> _FOLGENDES BEARBEITEN_:
1) Um welche Uhrzeit und an welchem Datum kam Wiedenhöfer laut dem Interviewauszug über den Mauerfall mit den anderen am Potsdamer Platz an?
2) Schreibe den Teil des Interviewauszugs über den Mauerfall ab, der mit den Worten „Wiedenhöfer: Damals war“ beginnt und nach „wieder erlebt hab.“ endet, und ersetze darin „Potsdamer Platz“ durch „Brandenburger Tor“.
3) Setze den Interviewauszug über den Mauerfall im Anschluss an seinen letzten Satz fort.

> _LESETEXT_:
☆ ☆ ☆ ☆ ☆ ☆ ☆

Kai Wiedenhöfer: Vielen Dank!
von Billerbeck: Die Mauer, die Mauer, muss man ja genauer betont sagen, das war damals die in Berlin, also die beide Berlins, die beiden deutschen Staaten und auch die Systeme teilte. Sie haben die Menschen fotografiert, die an der Mauer gefeiert haben, aber auch die Mauer selbst, diese Grenzanlage. Was hat Sie an den Betonplatten, dem Stacheldraht, dem Todesstreifen fotografisch so interessiert?
Wiedenhöfer: Damals war es eigentlich, also wir kamen – also wir sind ziemlich schnell von Essen hierher gefahren, jedoch nicht aufgrund unserer Professoren, sondern eines amerikanischen Fotografen, den wir getroffen haben, der hat gesagt, er würde sofort fahren, das haben wir dann auch gemacht. Und wir kamen dann irgendwie um vier Uhr morgens am Potsdamer Platz am 12. November, und es war halt einfach diese Stimmung in der Stadt, die wir festgehalten haben. Also es ging damals eigentlich weniger um die Mauer an sich. Die war eher so Beiwerk. Es war diese echt super Stimmung, die da war, die ich in meinem Leben eigentlich nie wieder erlebt hab.
Man hat ja immer so diese Seiten, und die haben sich eigentlich aufgelöst an dem Tag. Selbst die DDR-Grenzer waren eigentlich relativ happy oder machten einen netten Eindruck. Das war schon – das war halt echt so eine Basisstimmung, die einfach nur Freude ausdrückte, und so was ist mir nie wieder passiert. Und deswegen war es halt für mich auch, also war das wichtigste politische Ereignis in meinem Leben. Und es war ja auch ein Ende der Welt, wie wir sie kannten, oder aus der wir gekommen sind, also die Welt des Kalten Krieges einfach.
von Billerbeck: Ihre Professoren an der Folkwangschule, die waren, so hörte ich, nicht so begeistert, dass Sie da für ein paar Tage nach Berlin gefahren sind, anstatt zu Ihren Vorlesungen in die Uni – war Dokumentarfotografie, wie Sie sie gemacht haben, in Essen damals noch kein Thema?

☆ ☆ ☆ ☆ ☆ ☆ ☆

> _EINTRÄGE_:
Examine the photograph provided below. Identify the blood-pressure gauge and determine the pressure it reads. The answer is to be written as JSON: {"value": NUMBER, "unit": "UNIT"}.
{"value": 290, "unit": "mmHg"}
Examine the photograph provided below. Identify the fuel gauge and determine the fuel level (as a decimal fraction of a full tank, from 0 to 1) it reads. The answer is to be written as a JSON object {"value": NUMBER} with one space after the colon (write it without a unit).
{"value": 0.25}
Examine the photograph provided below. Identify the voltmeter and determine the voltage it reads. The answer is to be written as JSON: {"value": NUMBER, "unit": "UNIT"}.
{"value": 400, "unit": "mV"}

☆ ☆ ☆ ☆ ☆ ☆ ☆

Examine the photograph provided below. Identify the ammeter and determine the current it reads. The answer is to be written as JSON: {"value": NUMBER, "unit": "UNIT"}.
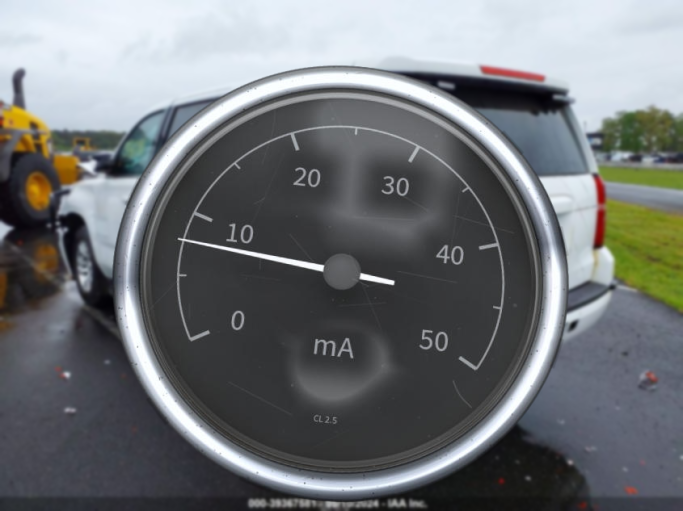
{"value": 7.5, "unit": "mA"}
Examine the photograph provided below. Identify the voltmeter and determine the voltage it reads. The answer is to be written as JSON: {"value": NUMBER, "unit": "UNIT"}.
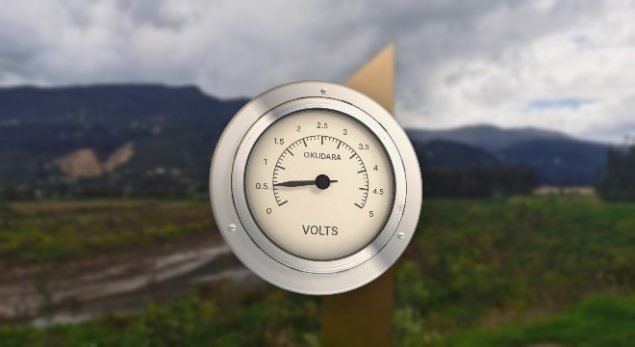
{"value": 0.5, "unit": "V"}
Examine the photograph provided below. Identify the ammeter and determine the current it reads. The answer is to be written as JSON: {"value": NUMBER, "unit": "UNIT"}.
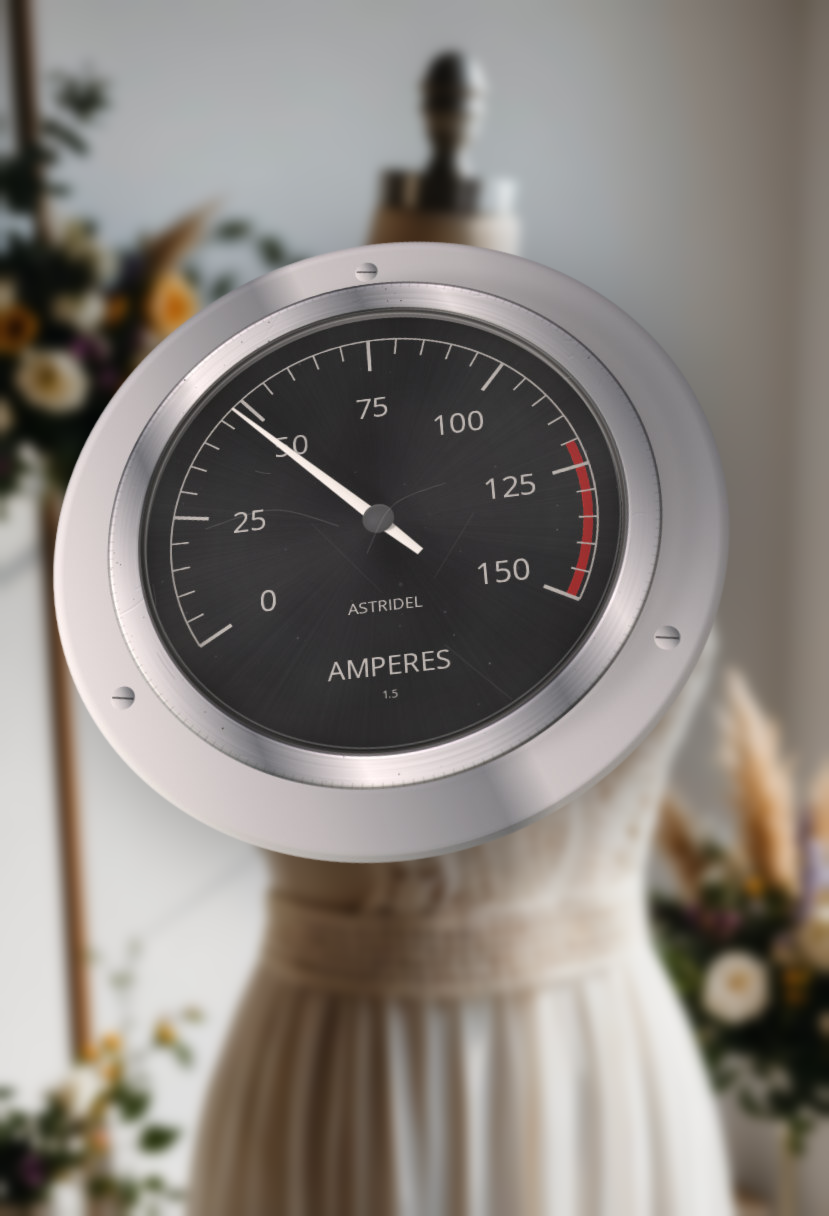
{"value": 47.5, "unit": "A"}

☆ ☆ ☆ ☆ ☆ ☆ ☆

> _NUMMERIERTE ANTWORTEN_:
1) Um vier Uhr morgens am 12. November.

2)
Wiedenhöfer: Damals war es eigentlich, also wir kamen – also wir sind ziemlich schnell von Essen hierher gefahren, jedoch nicht aufgrund unserer Professoren, sondern eines amerikanischen Fotografen, den wir getroffen haben, der hat gesagt, er würde sofort fahren, das haben wir dann auch gemacht. Und wir kamen dann irgendwie um vier Uhr morgens am Brandenburger Tor am 12. November, und es war halt einfach diese Stimmung in der Stadt, die wir festgehalten haben. Also es ging damals eigentlich weniger um die Mauer an sich. Die war eher so Beiwerk. Es war diese echt super Stimmung, die da war, die ich in meinem Leben eigentlich nie wieder erlebt hab.

3)
Wiedenhöfer: Nein, das nicht, aber – ich weiß nicht, die Leute haben es halt einfach unterschätzt, also in der Breite und in der Bedeutung, die das hatte. Also ich habe es auch schwer bereut, dass wir bloß vier, fünf Tage geblieben sind und dann halt – ich war gerade zehn Tage im ersten Semester, und man hat dann gesagt, wie wichtig die Schule ist und so, was sie dann eigentlich gar nicht war, das hat sich ja schon da rausgestellt. Aber immerhin waren wir da.
von Billerbeck: Warum ist aber nun dieses Motiv der Grenzanlagen für Sieso wichtig geworden seit dem Mauerfall, wo es ja um die Mauer ging?
Wiedenhöfer: Es war also damals aus der Stimmung, die eben war. 1989 hat man gedacht, wir haben jetzt eine freie Welt und auch eine grenzenlose Welt, und die Zeit der Mauern ist vorbei und was wir eben in den 20 Jahren gesehen haben seitdem, ist eben eine riesige Renaissance der Mauern. Also ein französischer Philosoph hat geschrieben, es seien seit dem Mauerfall 1989 18.000 Kilometer befestigte Grenze gebaut worden. Ich weiß nicht, woher er die Zahl hat, aber ich selber komme auf sechseinhalb Tausend, und die kann ich auch bildnerisch belegen.
Und – ich meine, der Fall der Berliner Mauer war ja eigentlich, das war ja praktisch das Zeichen dafür, man kann einen Konflikt nicht damit lösen, dass man eine Mauer baut. Und die Lehre, die daraus eigentlich gezogen worden ist, geschichtlich gesehen, die hat sich eben nicht umgesetzt, sondern man macht eben weiter auf diesem Weg, und es ist ja, wenn man in der Geschichte länger zurücksieht, es hat ja nie ein Problem gelöst. Ob es jetzt ein nationaler Konflikt ist oder ein religiöser oder ein ethnischer, es hat ja nie funktioniert.
von Billerbeck: Nun ist es ja nicht immer einfach, an solchen Mauern, die zwischen verfeindeten Staaten, Regionen oder aus anderen Gründen gebaut wurden, zu fotografieren. Wenn Sie sich erinnern, Sie haben beispielsweise auch in Korea fotografiert, was war da besonders schwierig? Wie hat die Bürokratie denn, die Administration auf Ihr Ansinnen reagiert, wenn Sie gesagt haben, Sie wollen sich da umsehen und Bilder machen?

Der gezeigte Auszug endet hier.